EXTRACT TO READ:
**********

It is important to understand that by ordering the dataset from least to greatest in terms of the composition to construct the CVDF, the information about spatial distribution of the composition field is lost. Further manipulations of the data by fitting a particular distribution type and representing that distribution with a single parameter necessarily reduce the amount of information conveyed by the dataset. Therefore, while these types of metrics are useful for comparisons of otherwise unwieldy datasets, they do not contain all the necessary information to understand the mechanisms by which macrosegregation patterns develop. Instead, trends in these metrics should be used to point toward particular cases in which the spatial and temporal data may be examined more closely to gain a deeper understanding of the physics of the process.

3 Results and Discussion

Use of the three-parameter Weibull distribution and the normalized Weibull deviation is implemented in several examples presented below. First, experimental measurements of the composition profile of a Sn-10 wt pct Bi ingot[9] are used to compare the present method to the macrosegregation metrics proposed by Voller and Vušanović and the macrosegregation number. Next, numerical predictions of a static casting of Al-4.5 wt pct Cu are used to show the versatility of the Weibull distribution compared to the macrosegregation number. The normalized Weibull deviation is also used to conduct a grid dependence study for this alloy system. Finally, a multicomponent superalloy is simulated to show the relationship between the normalized Weibull deviation and the elemental partitioning.

3.1 Measured Segregation in Sn-10 wt pct Bi Ingot

The proposed characterization metric for macrosegregation was first applied to experimental data from a static casting of a Sn-10 wt pct Bi alloy (Quillet et al.[9]). The ingot was 5 × 6 × 1 cm³ and cooled from one of the 5 × 1 cm² vertical walls while the remaining walls were insulated. Composition measurements were reported for a uniform 10 × 12 grid from the 5 × 6 cm² midplane of the casting. Using these data, Voller and Vušanović took the survival function in Figure 2(a) and plotted the positive segregation region (C/C ₀ ≥ 1) on a log–log plot and fitted it with a straight line (Figure 2(b)).

Fig. 2

Compositional survival function with (a) linear and (b) log scales. These experimental data are from the cast Sn-10 wt pct Bi ingot reported by Quillet et al.[9]

A least squares fit to positive portion of Figure 2(b) yielded the following equation:

$$ y = 0.3823\frac{C}{{C_{0} }}^{ - 5.059} . $$

(13)

(The exponent in Eq. [13] is not the value in,[8] where m = −4.45 was picked as an estimate to indicate the power law trend in the data.[11])

Voller and Vušanović also suggested that the negative of m may be used as the shape factor in a Pareto distribution, although they did not compare that distribution to the measurements.[8] The Pareto survival distribution for a random variable x is:

$$ S_{\text{P}} = \left( {\frac{{x_{\hbox{min} } }}{x}} \right)^{m} , $$

(14)

where x _min is the minimum value allowed for x, and S _P = 1 when x < x _min. Since the exponent was found from a fit the positively segregated data, x _min was set to the nominal composition. The Pareto PDF and CDF for x ≥ x _min are defined as

$$ {\text{CDF}}_{\text{P}} = 1 - \left( {\frac{{x_{\hbox{min} } }}{x}} \right)^{m}, $$

(15)

$$ {\text{PDF}}_{\text{P}} = \frac{{mx_{\hbox{min} }^{m} }}{{x^{m + 1} }}. $$

(16)

**********

DIRECTIONS: In the macrosegregation excerpt, what were the dimensions of the Sn-10 wt pct Bi ingot?

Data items
**********

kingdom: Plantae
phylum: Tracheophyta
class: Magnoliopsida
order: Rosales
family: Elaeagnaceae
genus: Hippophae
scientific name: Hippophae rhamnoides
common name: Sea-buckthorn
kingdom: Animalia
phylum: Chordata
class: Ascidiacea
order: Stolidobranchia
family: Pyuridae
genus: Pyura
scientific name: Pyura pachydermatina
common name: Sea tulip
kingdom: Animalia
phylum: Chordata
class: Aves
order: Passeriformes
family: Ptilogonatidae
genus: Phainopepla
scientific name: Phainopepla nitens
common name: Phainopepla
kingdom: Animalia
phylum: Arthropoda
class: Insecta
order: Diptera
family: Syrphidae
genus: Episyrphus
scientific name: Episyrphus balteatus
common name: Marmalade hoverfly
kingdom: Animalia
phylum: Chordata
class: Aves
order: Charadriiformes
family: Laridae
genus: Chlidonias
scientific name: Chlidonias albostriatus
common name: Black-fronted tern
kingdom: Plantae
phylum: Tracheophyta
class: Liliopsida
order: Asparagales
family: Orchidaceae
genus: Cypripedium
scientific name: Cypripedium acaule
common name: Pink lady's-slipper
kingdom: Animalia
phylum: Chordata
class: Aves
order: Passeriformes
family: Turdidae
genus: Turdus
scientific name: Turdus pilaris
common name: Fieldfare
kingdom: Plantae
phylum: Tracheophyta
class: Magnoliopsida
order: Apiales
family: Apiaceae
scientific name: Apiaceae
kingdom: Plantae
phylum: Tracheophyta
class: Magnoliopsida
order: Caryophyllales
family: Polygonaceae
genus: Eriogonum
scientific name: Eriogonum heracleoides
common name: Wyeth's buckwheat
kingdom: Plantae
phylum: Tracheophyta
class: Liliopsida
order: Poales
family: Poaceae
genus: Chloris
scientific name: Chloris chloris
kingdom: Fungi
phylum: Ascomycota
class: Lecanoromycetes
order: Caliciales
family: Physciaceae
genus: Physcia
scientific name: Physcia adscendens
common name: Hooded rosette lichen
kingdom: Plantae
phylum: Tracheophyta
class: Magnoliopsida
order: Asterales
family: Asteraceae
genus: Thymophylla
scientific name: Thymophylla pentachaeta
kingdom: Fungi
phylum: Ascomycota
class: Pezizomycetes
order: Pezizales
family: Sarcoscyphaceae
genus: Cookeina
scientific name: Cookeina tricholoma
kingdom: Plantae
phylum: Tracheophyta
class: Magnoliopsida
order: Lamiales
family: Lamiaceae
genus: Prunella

**********

FULL SOLUTION: 5 × 6 × 1 cm³.